**What is required:**
From first line to last, transcribe the listing exactly and skip any image.

**Exercise data:**
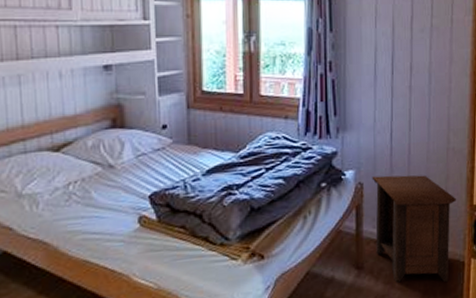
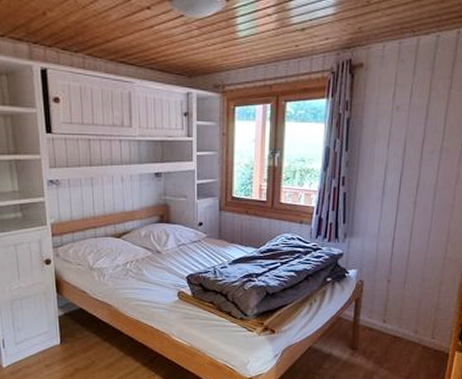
nightstand: present [372,175,457,283] -> none [370,276,448,369]

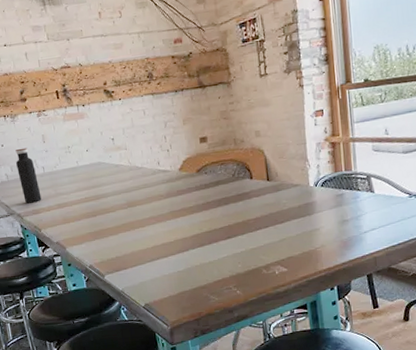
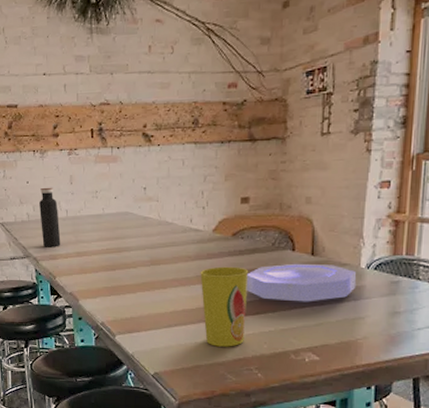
cup: none [173,199,221,273] -> present [200,266,249,347]
bowl: none [214,186,309,224] -> present [246,263,357,302]

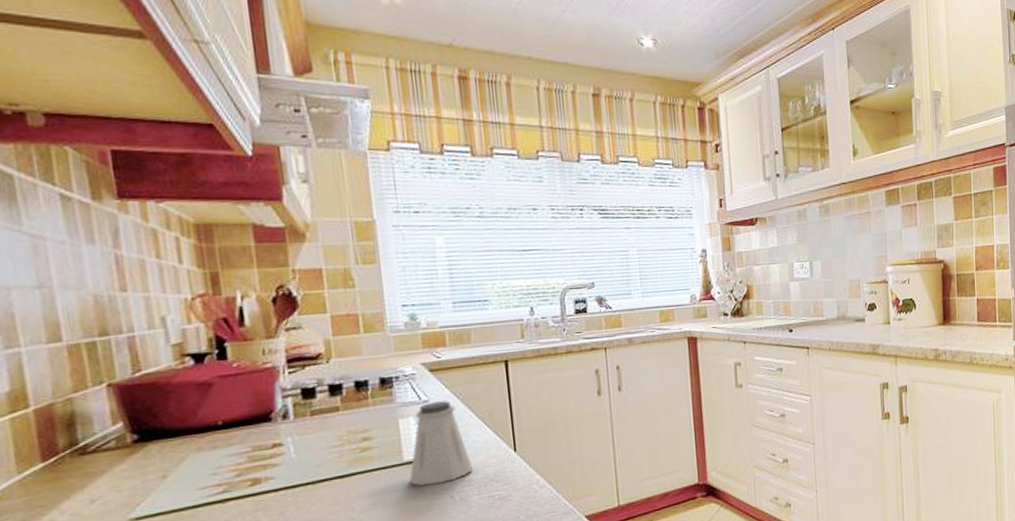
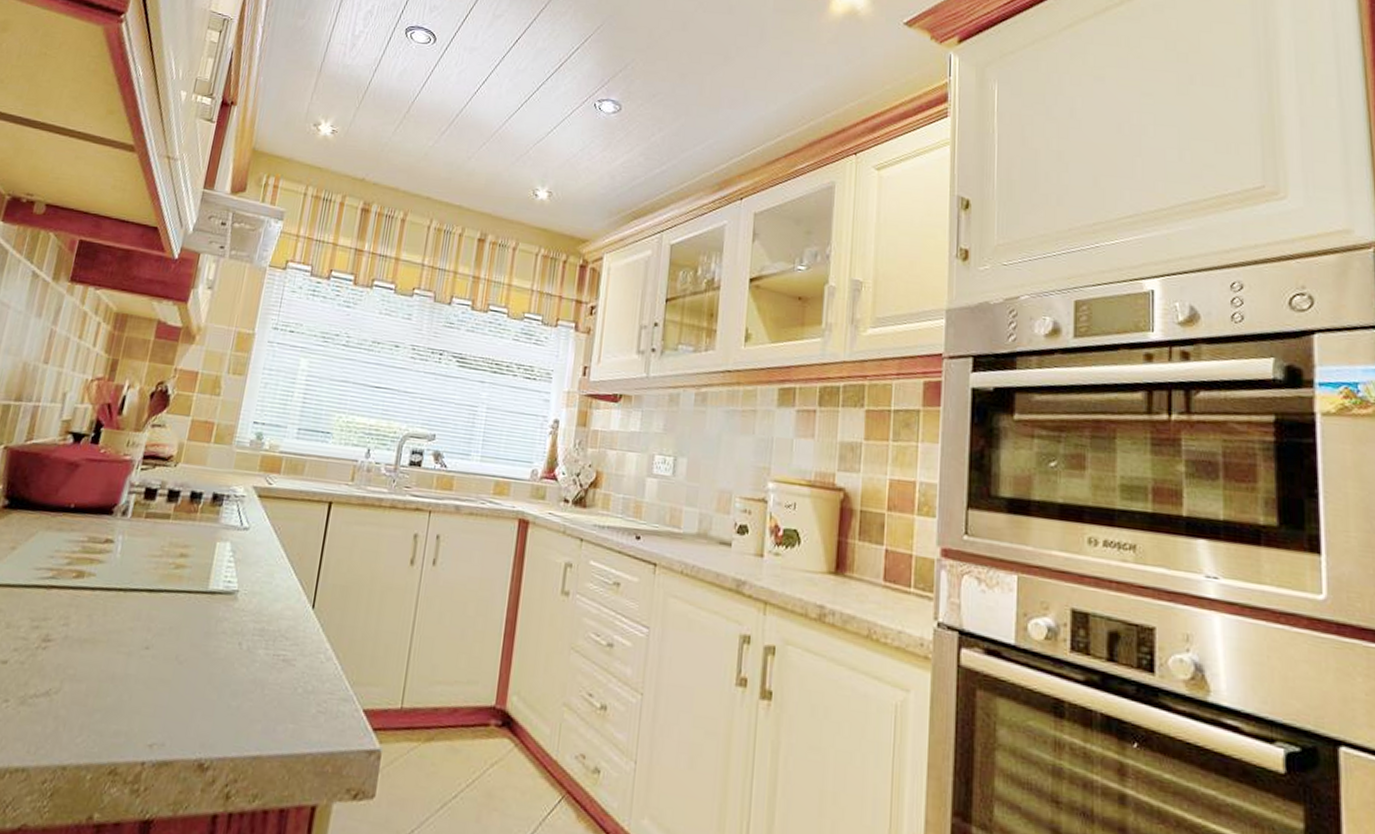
saltshaker: present [409,401,474,486] -> none [207,530,271,625]

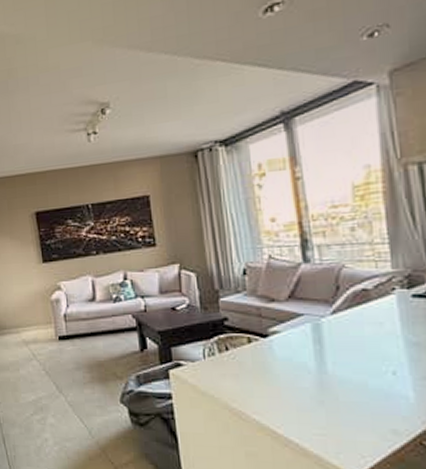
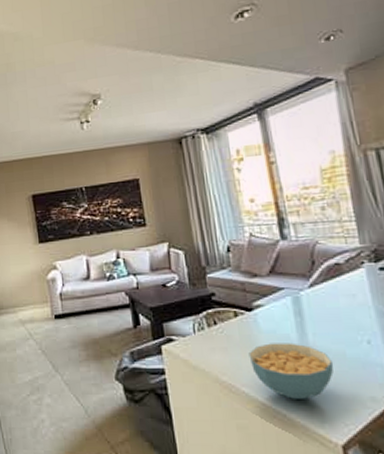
cereal bowl: none [261,371,354,430] -> present [248,343,334,401]

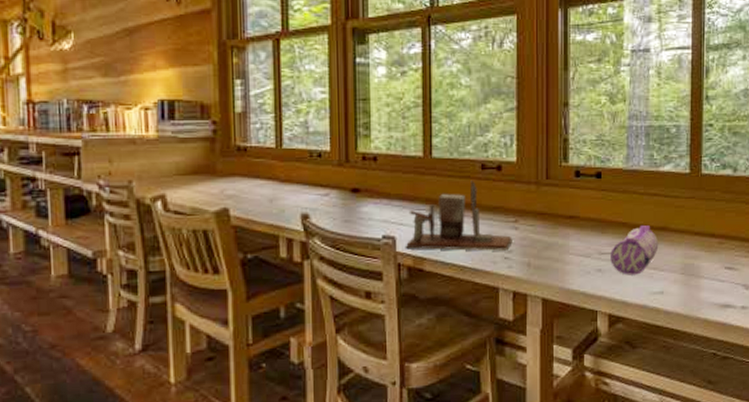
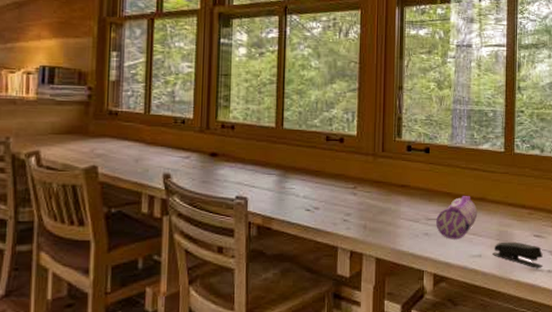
desk organizer: present [405,181,513,251] -> none [255,150,351,214]
stapler: none [676,275,737,305] -> present [492,241,544,268]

**Completed task:**
nightstand: present [372,175,457,283] -> none [370,276,448,369]

cup: none [173,199,221,273] -> present [200,266,249,347]
bowl: none [214,186,309,224] -> present [246,263,357,302]

saltshaker: present [409,401,474,486] -> none [207,530,271,625]

cereal bowl: none [261,371,354,430] -> present [248,343,334,401]

desk organizer: present [405,181,513,251] -> none [255,150,351,214]
stapler: none [676,275,737,305] -> present [492,241,544,268]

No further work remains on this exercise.